There were 5,973 households, of which 27.3% had children under the age of 18 living with them, 37.4% were married couples living together, 13.4% had a female householder with no husband present, 5.7% had a male householder with no wife present, and 43.4% were non-families. 35.1% of all households were made up of individuals, and 10.7% had someone living alone who was 65 years of age or older. The average household size was 2.18 and the average family size was 2.81.

The median age in the city was 37.5 years. 21.1% of residents were under the age of 18; 9.7% were between the ages of 18 and 24; 29.3% were from 25 to 44; 25.4% were from 45 to 64; and 14.5% were 65 years of age or older. The gender makeup of the city was 48.2% male and 51.8% female.

===2000 census===
As of the census of 2000, there were 13,818 people, 6,134 households, and 3,704 families living in the city. The population density was 2,190.7 PD/sqmi. There were 6,562 housing units at an average density of 1,040.3 /sqmi. The racial makeup of the city was 92.59% White, 5.21% African American, 0.21% Native American, 1.18% Asian, 0.01% Pacific Islander, 0.51% from other races, and 1.30% from two or more races. Hispanic or Latino of any race were 1.44% of the population.

There were 6,134 households, out of which 27.4% had children under the age of 18 living with them, 45.0% were married couples living together, 11.4% had a female householder with no husband present, and 39.6% were non-families. 32.0% of all households were made up of individuals, and 8.6% had someone living alone who was 65 years of age or older. The average household size was 2.24 and the average family size was 2.83.

REQUIRED TASKS:
• 1. List every racial category named in the 2000 racial makeup of the city in the census passage, with the percentage given for each.
• 2. Answer from the census passage:
(a) What was the median age in the city?
(b) How many housing units were there as of the 2000 census?
(c) In the paragraph reporting 5,973 households, what was the average household size?
• 3. Quote everything in the census passage from "The median age" down to "of the population.".

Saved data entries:

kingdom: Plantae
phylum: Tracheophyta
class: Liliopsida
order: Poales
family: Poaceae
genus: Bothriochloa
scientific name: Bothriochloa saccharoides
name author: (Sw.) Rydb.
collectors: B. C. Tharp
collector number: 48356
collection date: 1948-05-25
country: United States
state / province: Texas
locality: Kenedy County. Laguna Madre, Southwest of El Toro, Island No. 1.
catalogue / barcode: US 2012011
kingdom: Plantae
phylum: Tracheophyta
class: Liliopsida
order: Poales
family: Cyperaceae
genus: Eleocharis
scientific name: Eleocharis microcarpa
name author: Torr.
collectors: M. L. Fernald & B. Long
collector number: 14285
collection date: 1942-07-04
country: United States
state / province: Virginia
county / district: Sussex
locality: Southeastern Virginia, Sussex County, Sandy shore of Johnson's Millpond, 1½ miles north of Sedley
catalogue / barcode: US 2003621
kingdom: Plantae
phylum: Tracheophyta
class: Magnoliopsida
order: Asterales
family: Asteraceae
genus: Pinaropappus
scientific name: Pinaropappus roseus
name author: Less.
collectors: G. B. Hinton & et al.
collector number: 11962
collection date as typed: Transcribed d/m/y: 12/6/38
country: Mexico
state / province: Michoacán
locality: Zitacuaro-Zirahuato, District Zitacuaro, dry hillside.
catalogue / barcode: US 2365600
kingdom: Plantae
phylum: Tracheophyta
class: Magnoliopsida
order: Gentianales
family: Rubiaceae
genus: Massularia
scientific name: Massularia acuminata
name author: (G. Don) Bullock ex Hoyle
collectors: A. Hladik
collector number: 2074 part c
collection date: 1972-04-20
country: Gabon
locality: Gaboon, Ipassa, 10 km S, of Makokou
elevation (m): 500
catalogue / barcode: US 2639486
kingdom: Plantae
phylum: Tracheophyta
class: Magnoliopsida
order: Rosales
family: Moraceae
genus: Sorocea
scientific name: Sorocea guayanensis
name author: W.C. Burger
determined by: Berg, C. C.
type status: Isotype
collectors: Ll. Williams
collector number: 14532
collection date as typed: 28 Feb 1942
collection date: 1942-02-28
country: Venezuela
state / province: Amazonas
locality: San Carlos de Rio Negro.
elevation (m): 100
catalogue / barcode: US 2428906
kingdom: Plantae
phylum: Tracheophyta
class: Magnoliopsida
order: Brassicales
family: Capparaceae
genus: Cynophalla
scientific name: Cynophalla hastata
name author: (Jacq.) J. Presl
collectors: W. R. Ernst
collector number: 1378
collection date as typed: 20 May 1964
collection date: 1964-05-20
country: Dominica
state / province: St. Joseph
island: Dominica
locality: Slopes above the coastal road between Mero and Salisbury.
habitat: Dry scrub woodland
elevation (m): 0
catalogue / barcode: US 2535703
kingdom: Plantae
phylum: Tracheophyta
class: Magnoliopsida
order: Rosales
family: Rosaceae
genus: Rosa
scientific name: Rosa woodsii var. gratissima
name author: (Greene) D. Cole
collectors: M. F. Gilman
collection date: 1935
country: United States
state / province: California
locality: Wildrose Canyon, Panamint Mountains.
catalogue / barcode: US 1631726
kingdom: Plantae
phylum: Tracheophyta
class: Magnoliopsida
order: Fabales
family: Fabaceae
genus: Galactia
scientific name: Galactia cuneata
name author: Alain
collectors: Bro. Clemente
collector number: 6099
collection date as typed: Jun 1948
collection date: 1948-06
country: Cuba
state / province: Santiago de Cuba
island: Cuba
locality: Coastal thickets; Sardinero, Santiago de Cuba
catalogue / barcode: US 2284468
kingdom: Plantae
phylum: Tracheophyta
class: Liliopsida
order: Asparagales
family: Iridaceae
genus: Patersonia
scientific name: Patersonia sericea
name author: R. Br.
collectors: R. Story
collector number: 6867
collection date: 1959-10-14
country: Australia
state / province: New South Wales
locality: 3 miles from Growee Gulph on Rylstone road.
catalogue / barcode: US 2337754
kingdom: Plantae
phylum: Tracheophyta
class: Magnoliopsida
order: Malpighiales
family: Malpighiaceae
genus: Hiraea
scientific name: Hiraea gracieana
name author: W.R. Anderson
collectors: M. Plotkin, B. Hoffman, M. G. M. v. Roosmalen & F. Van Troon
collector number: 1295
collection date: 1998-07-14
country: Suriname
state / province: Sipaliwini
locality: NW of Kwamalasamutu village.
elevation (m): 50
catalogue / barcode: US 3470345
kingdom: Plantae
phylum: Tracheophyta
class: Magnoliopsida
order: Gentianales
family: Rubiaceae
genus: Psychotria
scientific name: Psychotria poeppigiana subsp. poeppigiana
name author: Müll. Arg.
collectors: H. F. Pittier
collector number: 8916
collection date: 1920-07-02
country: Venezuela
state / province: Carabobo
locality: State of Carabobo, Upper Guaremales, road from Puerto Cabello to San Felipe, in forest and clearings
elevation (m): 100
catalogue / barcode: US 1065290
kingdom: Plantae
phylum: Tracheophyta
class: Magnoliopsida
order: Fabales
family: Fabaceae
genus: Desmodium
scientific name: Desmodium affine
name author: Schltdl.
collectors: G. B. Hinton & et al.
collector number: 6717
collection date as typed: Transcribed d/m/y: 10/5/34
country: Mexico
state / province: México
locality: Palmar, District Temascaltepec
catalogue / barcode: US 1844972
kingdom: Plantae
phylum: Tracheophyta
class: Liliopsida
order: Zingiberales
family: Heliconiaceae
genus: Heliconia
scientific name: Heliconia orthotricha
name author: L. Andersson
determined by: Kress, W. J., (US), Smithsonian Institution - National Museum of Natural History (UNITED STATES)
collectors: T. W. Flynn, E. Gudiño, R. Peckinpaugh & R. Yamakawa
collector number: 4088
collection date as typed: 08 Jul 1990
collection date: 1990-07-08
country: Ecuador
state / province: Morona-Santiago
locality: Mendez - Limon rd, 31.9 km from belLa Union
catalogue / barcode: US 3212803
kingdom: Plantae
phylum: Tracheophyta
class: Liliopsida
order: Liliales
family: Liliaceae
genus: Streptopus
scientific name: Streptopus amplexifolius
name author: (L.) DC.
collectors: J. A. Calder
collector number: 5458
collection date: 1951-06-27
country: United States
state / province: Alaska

RESPONSES:
• 1.
White: 92.59%
African American: 5.21%
Native American: 0.21%
Asian: 1.18%
Pacific Islander: 0.01%
From other races: 0.51%
From two or more races: 1.30%

• 2.
(a) 37.5 years
(b) 6,562
(c) 2.18

• 3.
The median age in the city was 37.5 years. 21.1% of residents were under the age of 18; 9.7% were between the ages of 18 and 24; 29.3% were from 25 to 44; 25.4% were from 45 to 64; and 14.5% were 65 years of age or older. The gender makeup of the city was 48.2% male and 51.8% female.

===2000 census===
As of the census of 2000, there were 13,818 people, 6,134 households, and 3,704 families living in the city. The population density was 2,190.7 PD/sqmi. There were 6,562 housing units at an average density of 1,040.3 /sqmi. The racial makeup of the city was 92.59% White, 5.21% African American, 0.21% Native American, 1.18% Asian, 0.01% Pacific Islander, 0.51% from other races, and 1.30% from two or more races. Hispanic or Latino of any race were 1.44% of the population.